- _DATA FOR PROCESSING_:
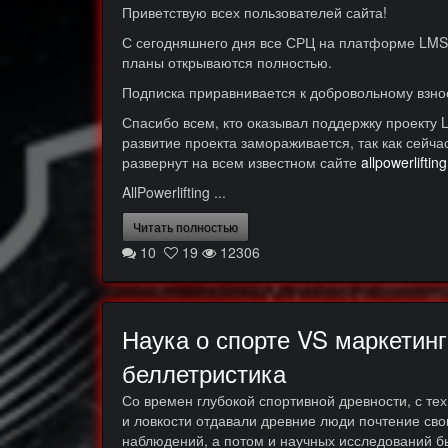
Приветствую всех пользователей сайта!
С сегодняшнего дня все СРЦ на платформе LMS 
планы открываются полностью.
Подписка приравнивается к добровольному взнос
Спасибо всем, кто оказывал поддержку проекту 
развитие проекта замораживается, так как сейча
развернут на всем известном сайте
allpowerliftin
AllPowerlifting ...
Читать полностью
10
19
12306
Наука о спорте VS маркетинг
беллетристика
Со времен глубокой спортивной древности, с тех
и ловкости отдавали древние люди почтение сво
наблюдений, а потом и научных исследований б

- _JOB ITEM_: Retype the whole listing. Keep every word exact but include no pictures.

- _TASK RESPONSE_:
Приветствую всех пользователей сайта!
С сегодняшнего дня все СРЦ на платформе LMS 
планы открываются полностью.
Подписка приравнивается к добровольному взнос
Спасибо всем, кто оказывал поддержку проекту 
развитие проекта замораживается, так как сейча
развернут на всем известном сайте
allpowerliftin
AllPowerlifting ...
Читать полностью
10
19
12306
Наука о спорте VS маркетинг
беллетристика
Со времен глубокой спортивной древности, с тех
и ловкости отдавали древние люди почтение сво
наблюдений, а потом и научных исследований б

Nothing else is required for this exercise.